Ljubljana – Neuroradiologist Zoran Milošević has been found guilty of accepting EUR 101,300 in gifts and of money laundering, and sentenced to three years in prison and fined EUR 50,000. The ruling is not yet final, and his defence has already announced an appeal.

However, the Ljubljana District Court did not accept the prosecution’s proposals to freeze Milošević’s medical licence for two years as it passed the verdict on Monday, while ordering that the unlawfully obtained money be seized and the defendant cover the court fees.

Milošević has been found guilty of receiving the money between June 2008 and August 2012 from representatives of the Emporio Medical company in exchange for UKC Ljubljana hospital keeping buying brain aneurysm closure coils made by Boston Scientific/Target Therapeutics.

The money was transferred to his bank account in Croatia and his son’s bank account in Switzerland from accounts of Newport Medical Handels, an Austrian company associated with Emporio Medical.

As a member of UKC Ljubljana commissions for public tenders, Milošević was also found guilty of influencing decisions with his expert opinions so that Emporio Medical was always selected.

His lawyer Milan Krstić claimed that as a member of public tenders commissions, Milošević only assessed the quality of individual anonymous offers thus having no influence on which suppliers UKC Ljubljana chose.

“The ruling will be annulled because it is not based on evidence but on fabrication,” his lawyer told the STA on Monday.

Krstić criticised the court for allowing all evidence proposed by the prosecution while turning down all put forward by the defence.
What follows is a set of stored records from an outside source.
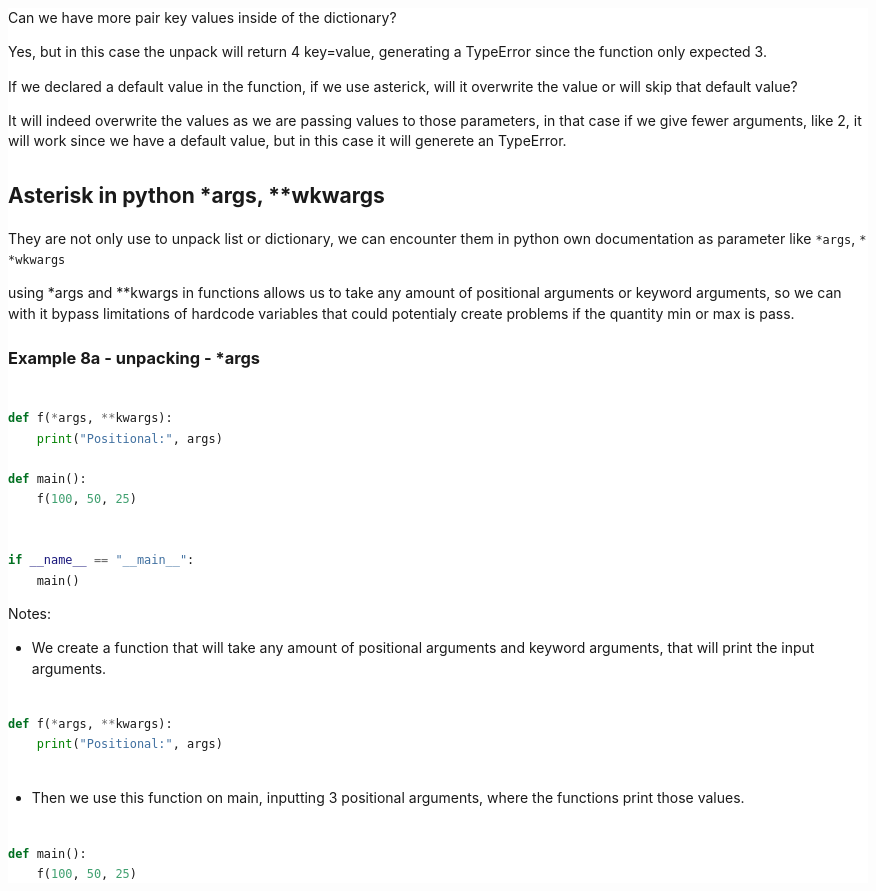 Can we have more pair key values inside of the dictionary?

Yes, but in this case the unpack will return 4 key=value, generating
a TypeError since the function only expected 3.

If we declared a default value in the function, if we use asterick, will
it overwrite the value or will skip that default value?

It will indeed overwrite the values as we are passing values to those 
parameters, in that case if we give fewer arguments, like 2, it will 
work since we have a default value, but in this case it will generete 
an TypeError.

## Asterisk in python *args, **wkwargs

They are not only use to unpack list or dictionary, we can encounter them
in python own documentation as parameter like `*args`, `**wkwargs`

using *args and **kwargs in functions allows us to take any amount of
positional arguments or keyword arguments, so we can with it bypass
limitations of hardcode variables that could potentialy create problems
if the quantity min or max is pass.

### Example 8a - unpacking - *args

```python

def f(*args, **kwargs):
    print("Positional:", args)

def main():
    f(100, 50, 25)


if __name__ == "__main__":
    main()

```

Notes:
+ We create a function that will take any amount of positional arguments
and keyword arguments, that will print the input arguments.

```python

def f(*args, **kwargs):
    print("Positional:", args)
    
```
+ Then we use this function on main, inputting 3 positional arguments,
where the functions print those values.

```python

def main():
    f(100, 50, 25)

```
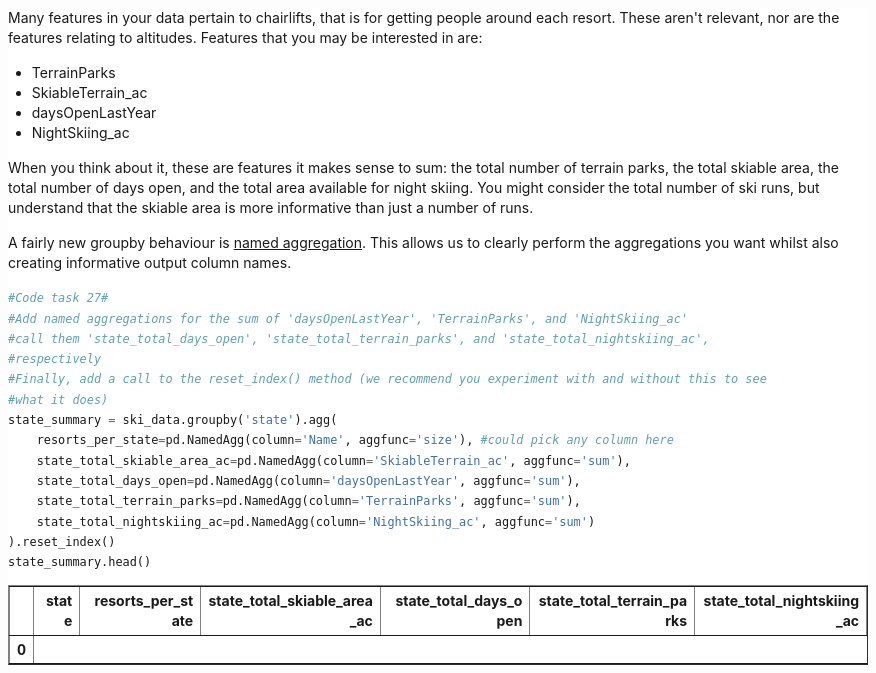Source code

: Many features in your data pertain to chairlifts, that is for getting people around each resort. These aren't relevant, nor are the features relating to altitudes. Features that you may be interested in are:

* TerrainParks
* SkiableTerrain_ac
* daysOpenLastYear
* NightSkiing_ac

When you think about it, these are features it makes sense to sum: the total number of terrain parks, the total skiable area, the total number of days open, and the total area available for night skiing. You might consider the total number of ski runs, but understand that the skiable area is more informative than just a number of runs.

A fairly new groupby behaviour is [named aggregation](https://pandas-docs.github.io/pandas-docs-travis/whatsnew/v0.25.0.html). This allows us to clearly perform the aggregations you want whilst also creating informative output column names.


```python
#Code task 27#
#Add named aggregations for the sum of 'daysOpenLastYear', 'TerrainParks', and 'NightSkiing_ac'
#call them 'state_total_days_open', 'state_total_terrain_parks', and 'state_total_nightskiing_ac',
#respectively
#Finally, add a call to the reset_index() method (we recommend you experiment with and without this to see
#what it does)
state_summary = ski_data.groupby('state').agg(
    resorts_per_state=pd.NamedAgg(column='Name', aggfunc='size'), #could pick any column here
    state_total_skiable_area_ac=pd.NamedAgg(column='SkiableTerrain_ac', aggfunc='sum'),
    state_total_days_open=pd.NamedAgg(column='daysOpenLastYear', aggfunc='sum'),
    state_total_terrain_parks=pd.NamedAgg(column='TerrainParks', aggfunc='sum'),
    state_total_nightskiing_ac=pd.NamedAgg(column='NightSkiing_ac', aggfunc='sum')
).reset_index()
state_summary.head()
```




<div>
<style scoped>
    .dataframe tbody tr th:only-of-type {
        vertical-align: middle;
    }

    .dataframe tbody tr th {
        vertical-align: top;
    }

    .dataframe thead th {
        text-align: right;
    }
</style>
<table border="1" class="dataframe">
  <thead>
    <tr style="text-align: right;">
      <th></th>
      <th>state</th>
      <th>resorts_per_state</th>
      <th>state_total_skiable_area_ac</th>
      <th>state_total_days_open</th>
      <th>state_total_terrain_parks</th>
      <th>state_total_nightskiing_ac</th>
    </tr>
  </thead>
  <tbody>
    <tr>
      <th>0</th>
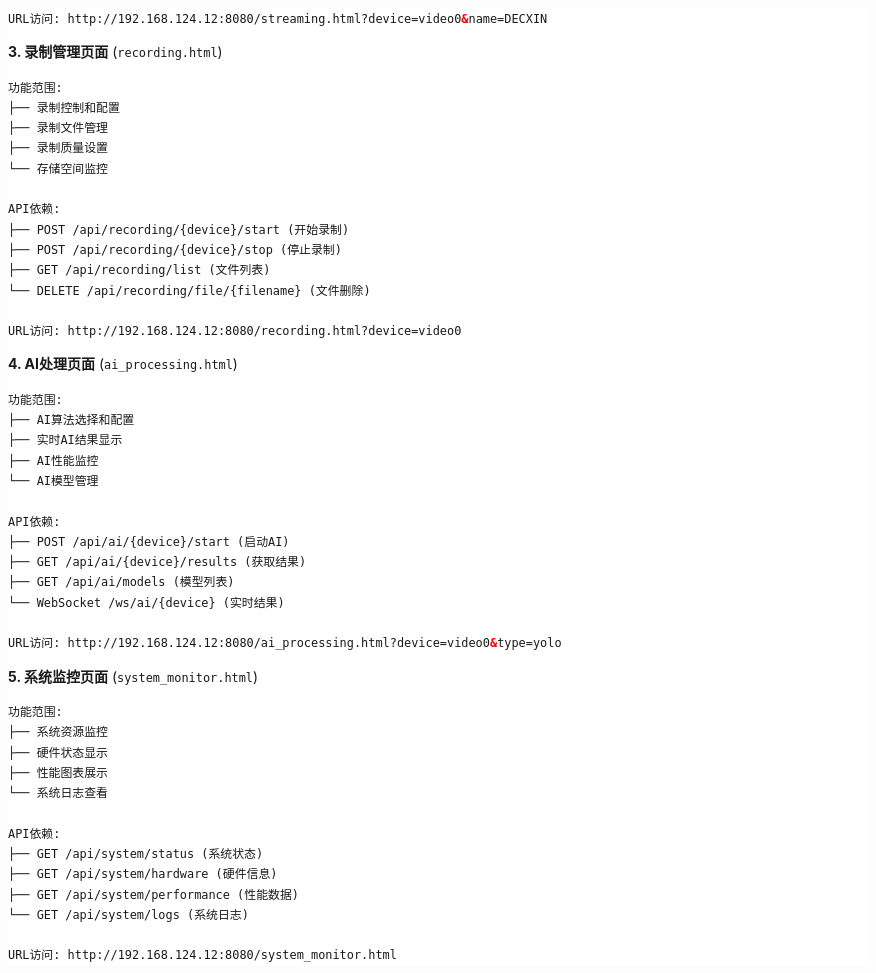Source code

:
 ```html
URL访问: http://192.168.124.12:8080/streaming.html?device=video0&name=DECXIN
```

**3. 录制管理页面** (`recording.html`)
```html
功能范围:
├── 录制控制和配置
├── 录制文件管理
├── 录制质量设置
└── 存储空间监控

API依赖:
├── POST /api/recording/{device}/start (开始录制)
├── POST /api/recording/{device}/stop (停止录制)
├── GET /api/recording/list (文件列表)
└── DELETE /api/recording/file/{filename} (文件删除)

URL访问: http://192.168.124.12:8080/recording.html?device=video0
```

**4. AI处理页面** (`ai_processing.html`)
```html
功能范围:
├── AI算法选择和配置
├── 实时AI结果显示
├── AI性能监控
└── AI模型管理

API依赖:
├── POST /api/ai/{device}/start (启动AI)
├── GET /api/ai/{device}/results (获取结果)
├── GET /api/ai/models (模型列表)
└── WebSocket /ws/ai/{device} (实时结果)

URL访问: http://192.168.124.12:8080/ai_processing.html?device=video0&type=yolo
```

**5. 系统监控页面** (`system_monitor.html`)
```html
功能范围:
├── 系统资源监控
├── 硬件状态显示
├── 性能图表展示
└── 系统日志查看

API依赖:
├── GET /api/system/status (系统状态)
├── GET /api/system/hardware (硬件信息)
├── GET /api/system/performance (性能数据)
└── GET /api/system/logs (系统日志)

URL访问: http://192.168.124.12:8080/system_monitor.html
```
Prosecutor Iztok Krumpak claimed the opposite, proposing four years in prison for accepting bribe and eight months for money laundering, or four years and six months in total.

Due to ill health, Miloševič was not present in the courtroom when the verdict was handed down.

The trial was part of a major corruption scandal that broke out in December 2013 when police carried out house searches at almost 60 addresses around Slovenia.

At the centre of the story was Emporio Medical, which gave gifts to doctors, who in return continued to order medical supplies from a specific supplier.

Initially, Emporio Medical’s former owner and director Urška Jurkovič and her mother and co-owner Ana Jurkovič were also accused of bribery.

However, charges were not filed against them because they are credited with helping discover the criminal offences of unauthorised acceptance and giving of gifts.

At the pre-trial hearing, all defendants were offered lower sentences in exchange for pleading guilty, which no one did.

Given a large number of defendants, the judge decided to split the trial into three smaller trials.

Milošević was tried together with his son Mihael Štamberger Milošević, accused of laundering the money at his Swiss bank account, but the charges were dropped for lack of evidence last September.

Another group features orthopedist Gregor Kavčič, who received three years in prison in January, while the trial is yet to conclude for pharmacist Nataša Faganeli and Jani Šturm, an ex-manager of Emporio Medical.

The largest group featured five doctors (Vane Antolič, Rok Vengust, Samo Karl Fokter, Robert Janez Cirman and Miodrag Vlaović), and sales person at Emporio Medical Darko Žafran.

In February, the Higher Court upheld the guilty verdicts for three doctors and Žafran, while Fokter was technically acquitted because the crime had became statute barred, and Vlaović had been temporarily excluded from the trial for health reasons.